I’m still not sure how long that lasted, because to me it felt like an eternity. But they reassured me that your heart was beating again. You were breathing, though they still had to give you some added support for awhile. It was 1:30 in the morning and I wanted nothing more than for you to wake up, so I could know you were ok, that there hadn’t been any neurologic damage. But of course after the events of the day, anesthesia, and your resuscitation, you weren’t going to wake up anytime soon.

Since I couldn’t sleep, I prayed. I sat at the foot of your bed and prayed that you’d wake up and scream to open up your lungs. I prayed and I waited. Around 5:30 in the morning you started to wake up. You were in pain and you were screaming. You were still connected to the monitor and had a lot of tubes and wires, so there was no way for me to hold you. I laid as close as I could to you and pulled out my phone to see if some music would help to calm you. I held it beside your ear as once again Good Good Father played. You instantly stopped crying, looked at me, gave me a little grin, and I knew you were ok. “Oh, I’ve heard a thousand stories of what they think you’re like, but I’ve heard the tender whispers of love in the dead of night, and you tell me that you’re pleased, and that I’m never alone.” Those words were true that night, as they had been so many other nights before.
We had several more bumps in the road with little P and some post-op complications that he had. But five days later, I was able to bring both of you home to COTP. We continued the recovery process here. You’re doing great and you’d never know how close we came to loosing you once again that night.

You have certainly had a lot of medical difficulties and obstacles to overcome in your first year of life, but that is by no means your whole story. There are so many sweet memories from the first year of your life. When you smiled for the first time after months of being sick, and how you now giggle with your whole body when you’re tickled. Taking your first trip to the beach and how much you love the water. How much you love books and music, especially your bedtime story each night, you stare at the pictures so intently. I know you don't think it's so funny, but we also can't help but laugh when you make your pout face. You are so overly dramatic when you stick out that lower lip that we really have a hard time taking you seriously.

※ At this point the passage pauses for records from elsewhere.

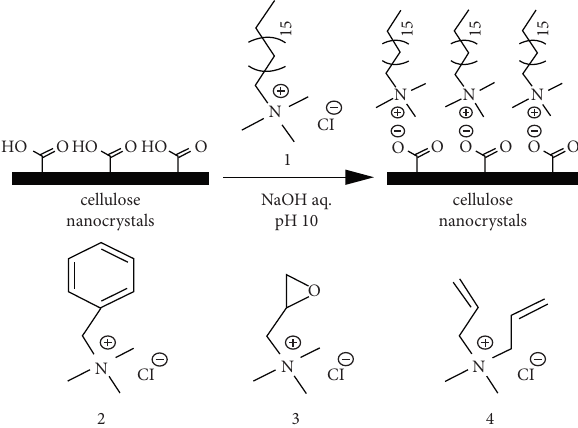
Figure 11: Ionic exchange CNCs reaction modifcation by (1) stearyltrimethylammonium chloride (STAC), (2) phenyl- trimethylammonium chloride, (3) glycidyl trimethylammonium chloride, and (4) diallydimethylammonium chlorideby using NaOH solution at pH 10 for the purpose of altering the hydro- phobicity by dissociating the carboxyl groups in the nanocrystal’s surface area [183]. Copyright and permission from Springer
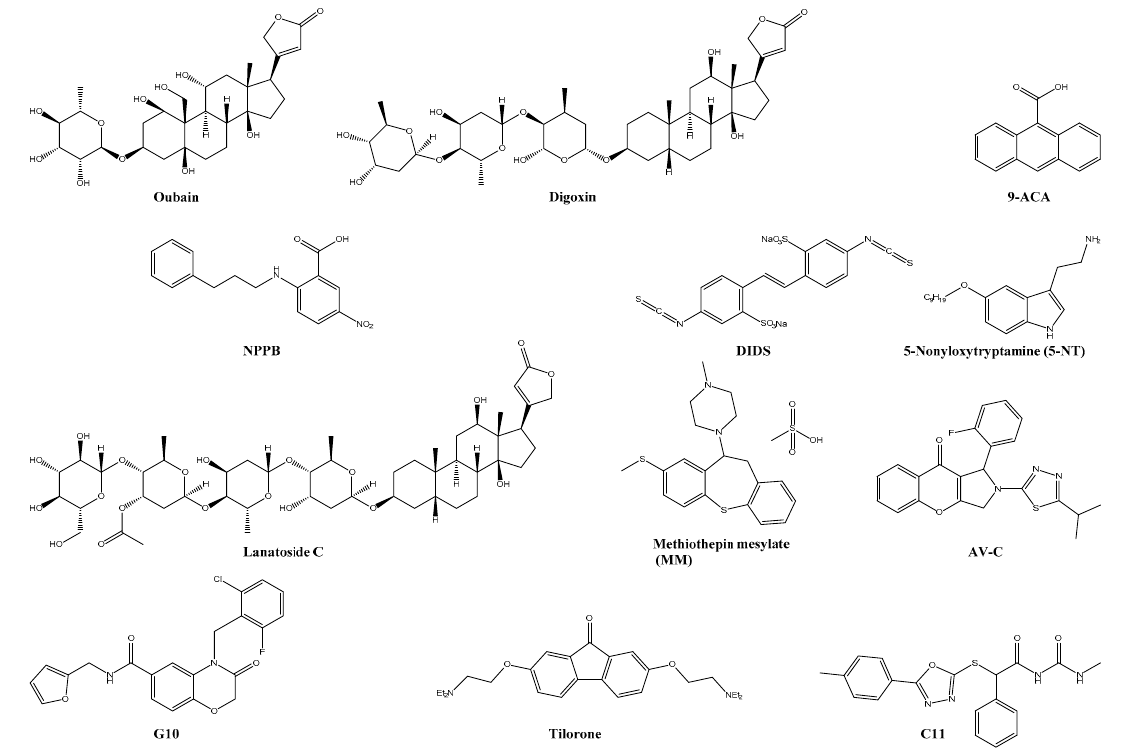
Figure 5. Chemical structure of selected host-targeting compounds. Inhibitors of cellular receptors: oubain, digoxin, lanatoside C, DIDS, 9-ACA, NPPB, 5-nonyloxytryptamine, and methiothepin mesylate. Immunomodulatory agents: tilorone, C11, G10, and AV-C.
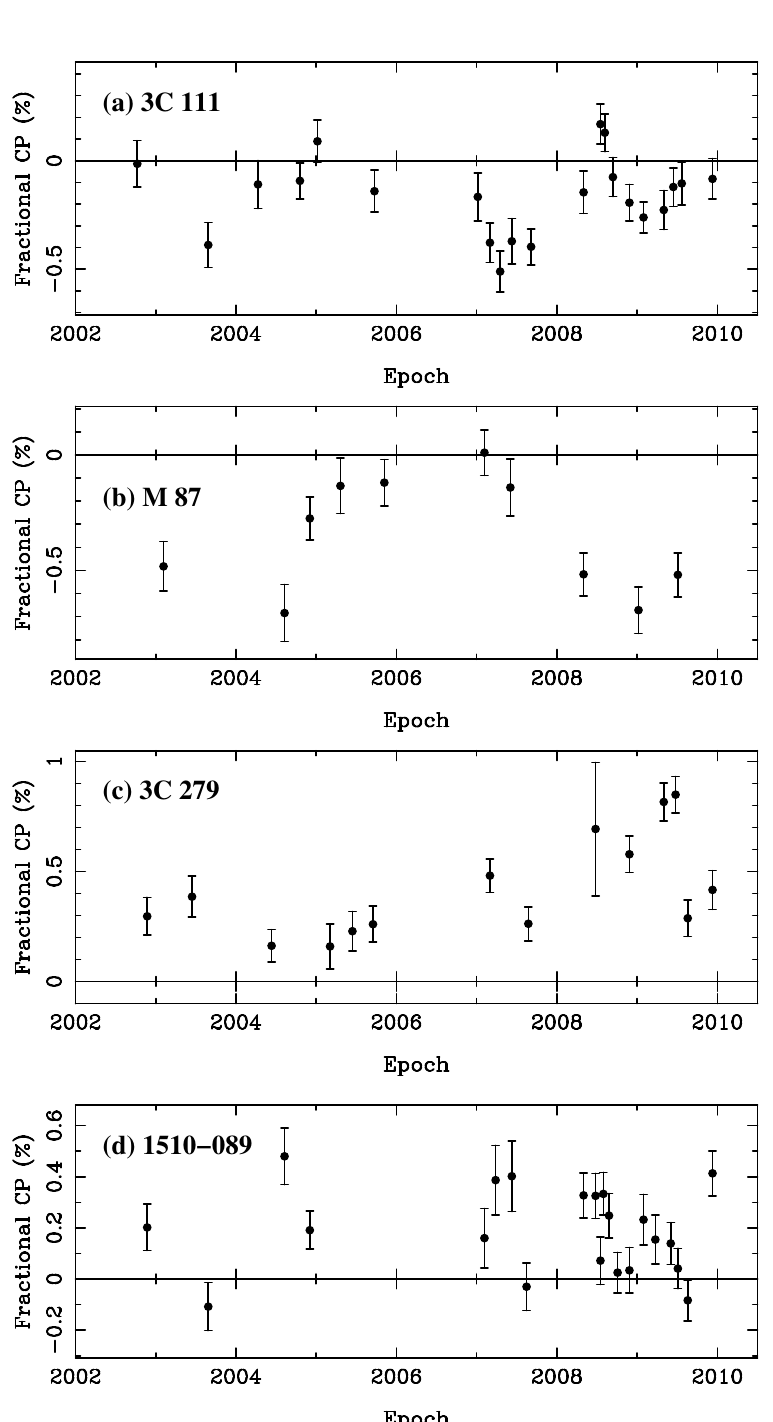
Figure 2. Panels (a–d) show fractional circular polarization as a function of epoch in the jet cores of several Active Galactic Nuclei (AGN) with repeated detections of strong circular polarization. As noted in the text, most sources in the our program do not show strong circular polarization, and smaller subset shows repeated detections of strong circular polarization. Of the 39 sources with multi-epoch 3 σ detections of circular polarization spanning at least a year, 35 show a preferred sign, as illustrated here. Sign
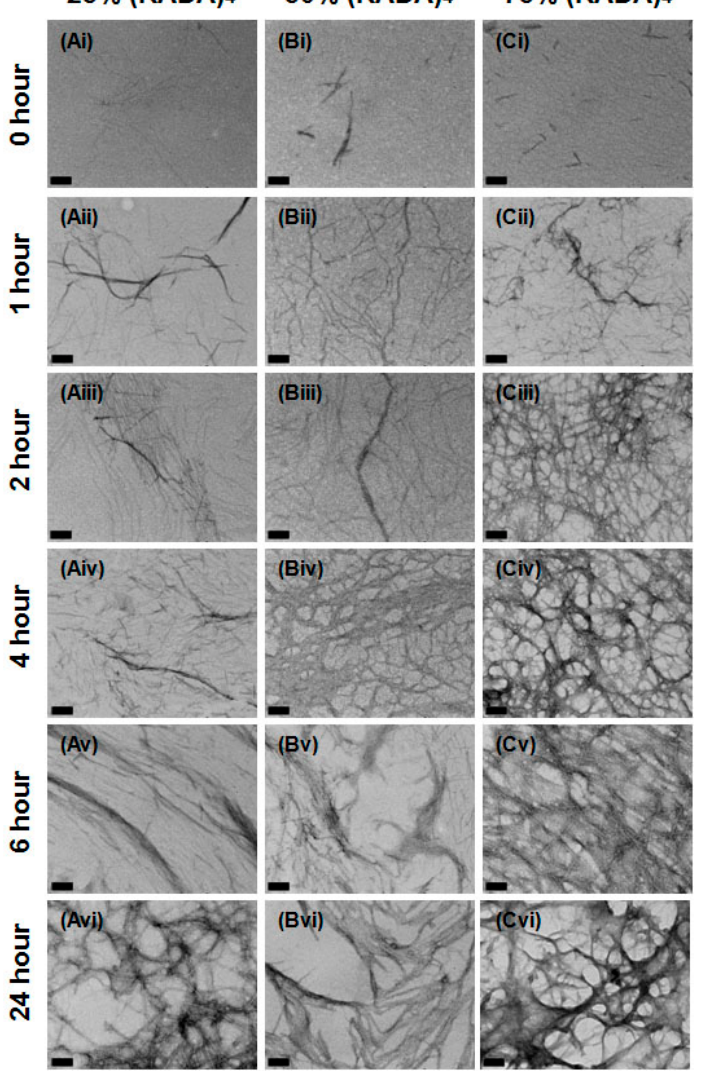
Figure 4. Transmission electron micrographs of ( A ) 25%/75%, ( B ) 50%/50%, and ( C ) 75%/25% (RADA)-GG-GPQG+IASQ/(RADA) 4 at ( i ) 0, ( ii ) 1, ( iii ) 2, ( iv ) 4, ( v ) 6, ( vi ) 24 h. All samples were stained with 4% uranyl acetate and imaged at 0.5% w / v in TNC buffer upon 30 min of sonication and incubation at 37 °C. Scale bars are all 100 nm.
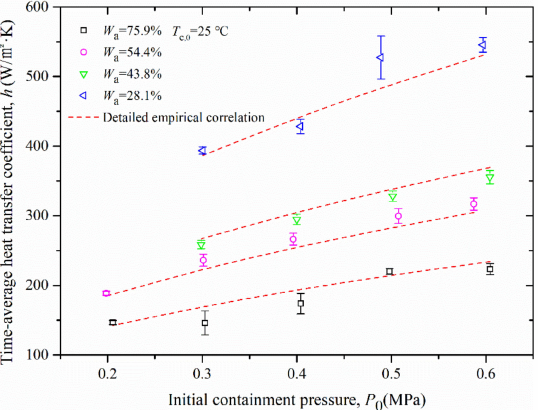
Figure 6. Predicted values of current empirical correlation under different air mass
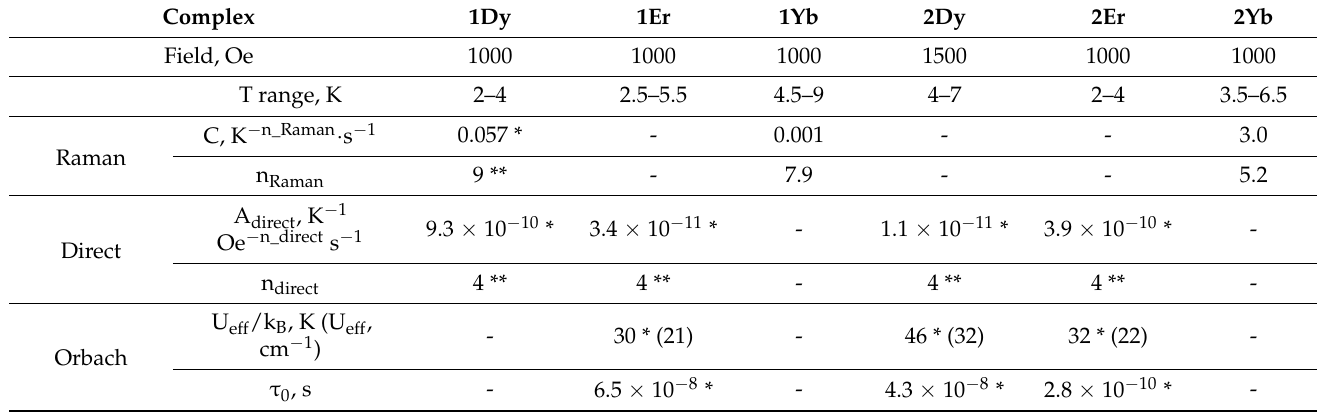
Table 2. Parameters of the most probable magnetic relaxation processes for the studied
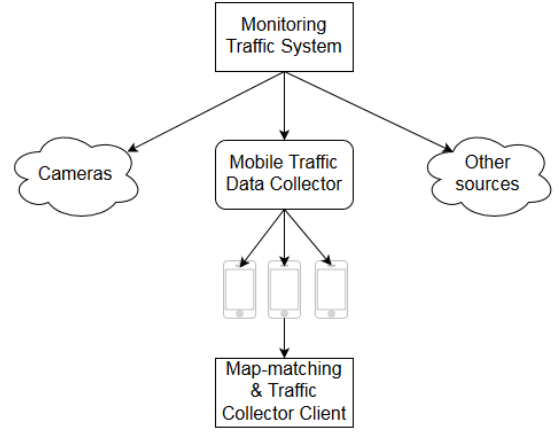
Figure 1. Architecture of traffic monitoring via mobile devices. Table 1. Most commonly used traffic vehicle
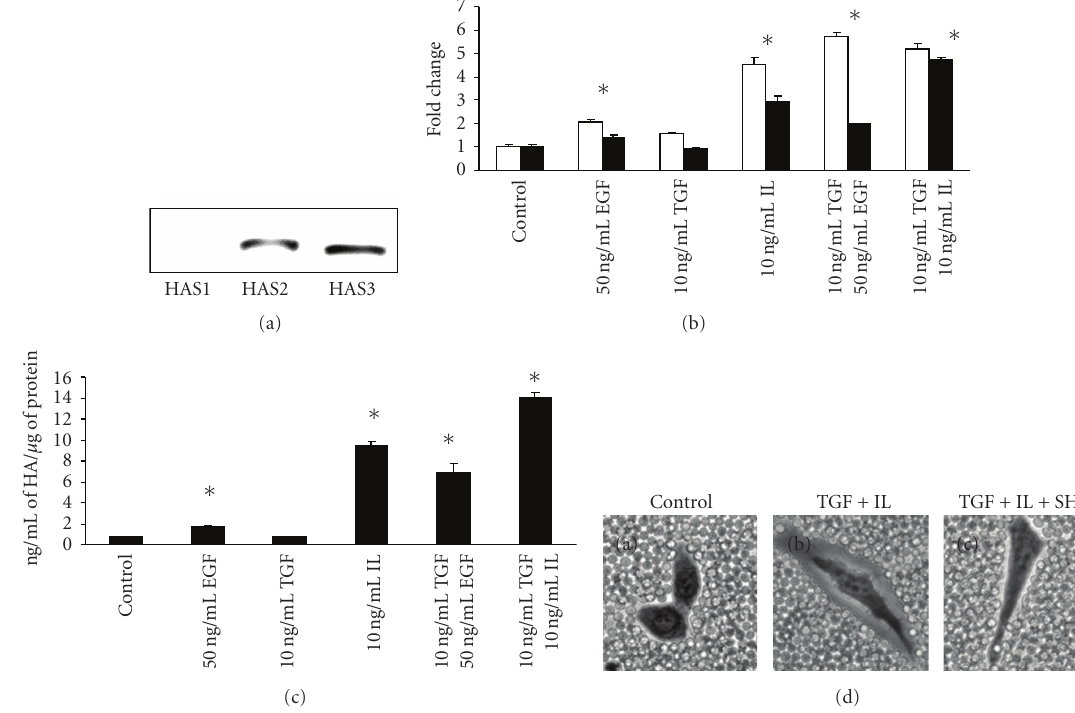
Figure 1: E ff ect of growth factors and cytokines on HA production. (a) Expression of HAS mRNA in A549 cells as visualized by ethidium bromide staining of agarose gel. A549 cells were treated with or without various growth factors and cytokines for 24 hours in RPMI- 1640 supplemented with ITS following overnight serum starvation and assayed for (b) mRNA expression for HAS2 (open bar) and HAS3 (close bar) by quantitative real time RT-PCR, and (c) total HA production using DuoSet HA kit. (d) HA-dependent pericellular matrix was visualized by particle exclusion assay following 24 hours incubation with or without combination treatment with 10 ng/mL each of TGF- β 1 and IL-1 β : Panel (a) , Control; Panel (b) , TGF+IL; Panel (c) , 2 hours incubation with 10units/mL of Streptomyces hyaluronidase following treatment with TGF+IL. The experiments were repeated three times and analyzed in triplicate. Representatives are shown for (b) and (c). (Values are mean ± SD, n = 3, ∗ P < .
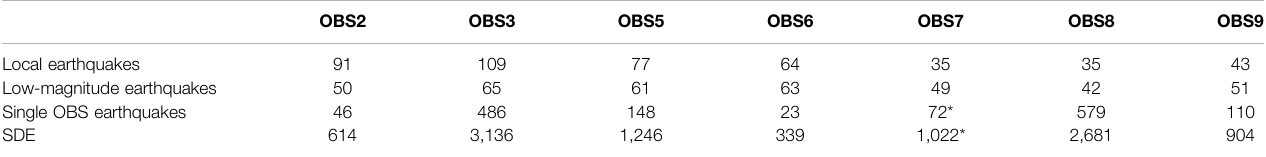
TABLE 2 | Number of integrated locations (on 133) of earthquakes recorded both by land and OBS stations, locations (on 76) of low-magnitude earthquakes recorded only by the OBS network, earthquakes and SDE recorded at the single OBS station. The asterisk in OBS7 indicates that this computation is up to 2018 February 28. OBS2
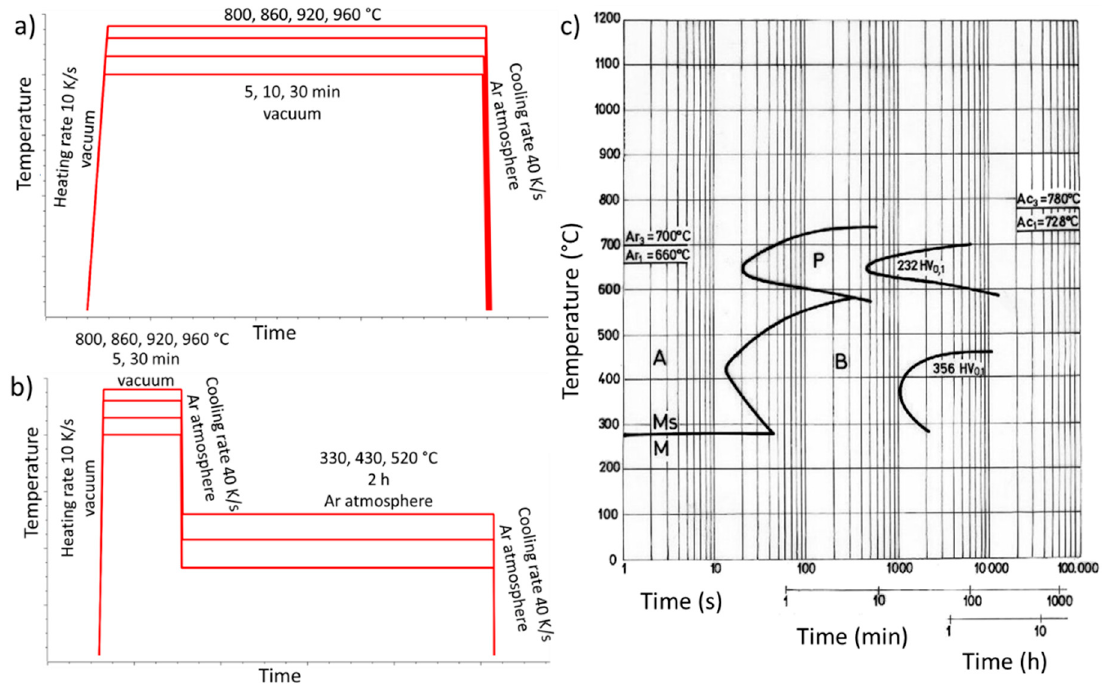
Figure 2. ( a ) Heat treatment regime of different austenitisation time-temperature combination, ( b ) heat treatment regime of different isothermal bainite transformation and ( c ) isothermal transformation diagram for 51CrV4 steel adapted with permission from Reference [22]. 2022, SIJ Metal Ravne, d.o.o.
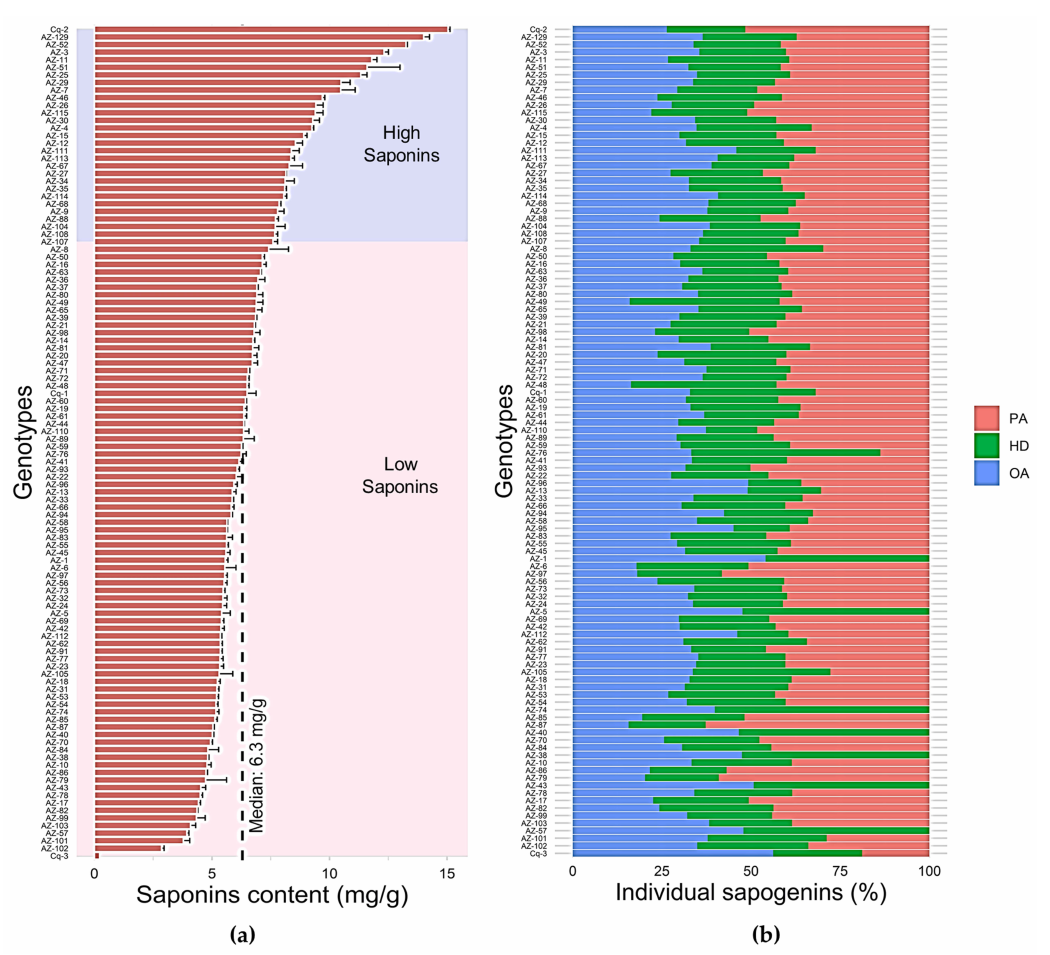
Figure 2. Total saponin content ( a ) and percentage of individual sapogenins ( b ) in the C. quinoa panel. ( a ) A bar graph showing relative saponin content in different C. quinoa accessions. Quantification of saponins was indirectly performed via their corresponding sapogenins. Analyzed data are reported as mean ± standard deviation of independent sample extractions. Statistical analysis was performed by ANOVA test (Tukey’s ± HSD, α = 0.05). A significant difference ( p < 0.001) in relative saponin content was noticed and saponins concentration ranged from 0.22 mg/g to 15.04 mg/g of seed DW. The median line shows the average of the total saponin content of all studied genotypes. ( b ) Stacked bar graph showing individual sapogenins and outlined in % of total saponins. Light blue: Oleanolic acid (OA), Green: Hederagenin (HD), and Light red: Phytolaccagenic acid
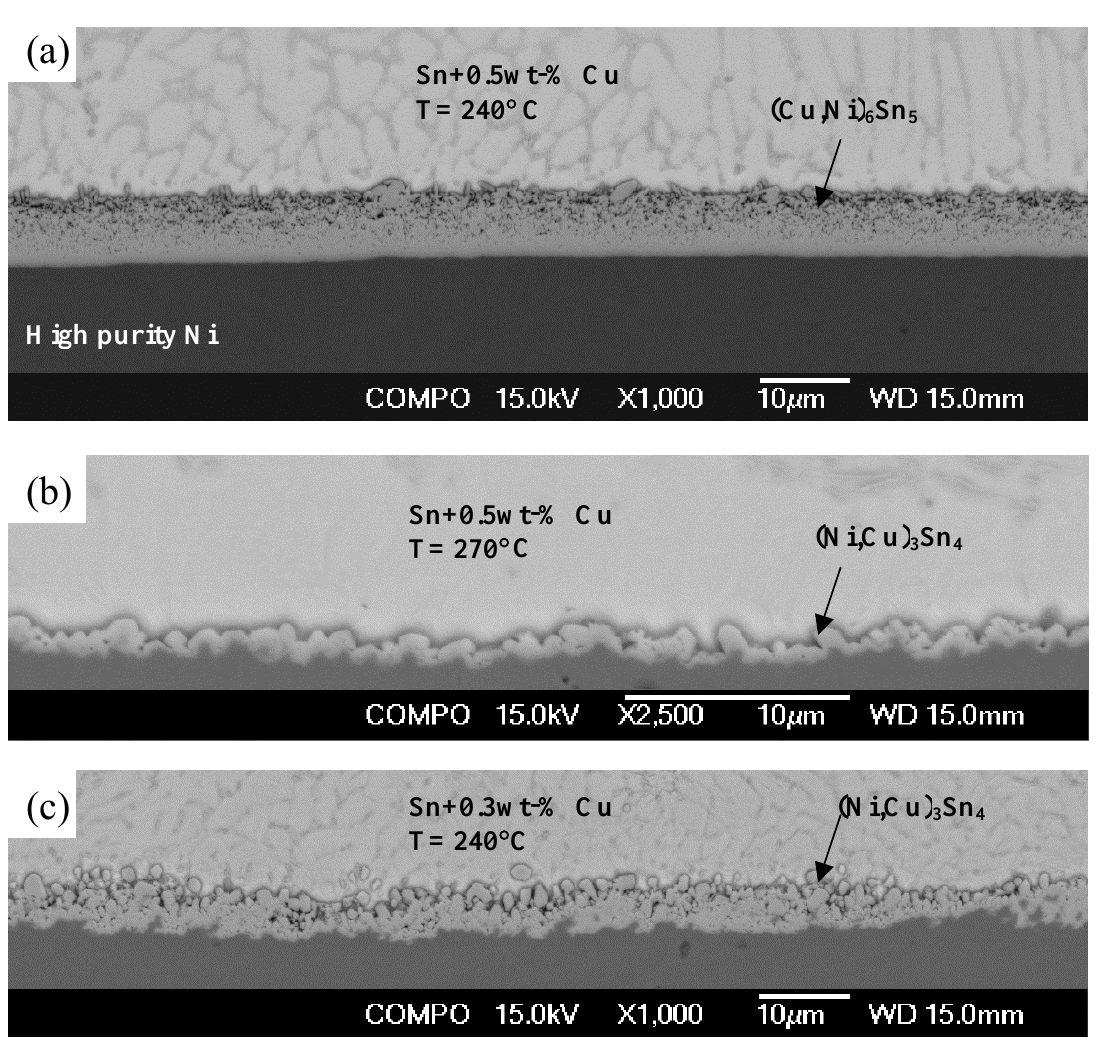
Figure 12. (a) Sn + 0.5wt-%Cu/Ni diffusion couple annealed at 240 °C, (b) Sn + 0.5wt-% Cu/Ni diffusion couple annealed at 270 °C, and (c) Sn+0.3wt-%Cu/Ni diffusion couple annealed at 240 °C for 60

You are also the most strong willed baby I have ever met. Sometimes your stubbornness can feel exasperating. But I know that tenacious spirit is also part of the reason you kept fighting and are still here today.
Seeing you through this past year has been one of the hardest things I’ve ever done, but also the most rewarding. There have been many tears, many sleepless nights, and many struggles, but you, S, are worth it all. Today on your first birthday, I pray for you as I do every day. I pray for your health and your future, for your forever family, and that you would learn to trust and to rest in God, just as He taught me to do through you. You have been loved and prayed for by so many people this past year. I'm pretty sure there’s a lot more to your story and can’t wait to see what God does through your little life.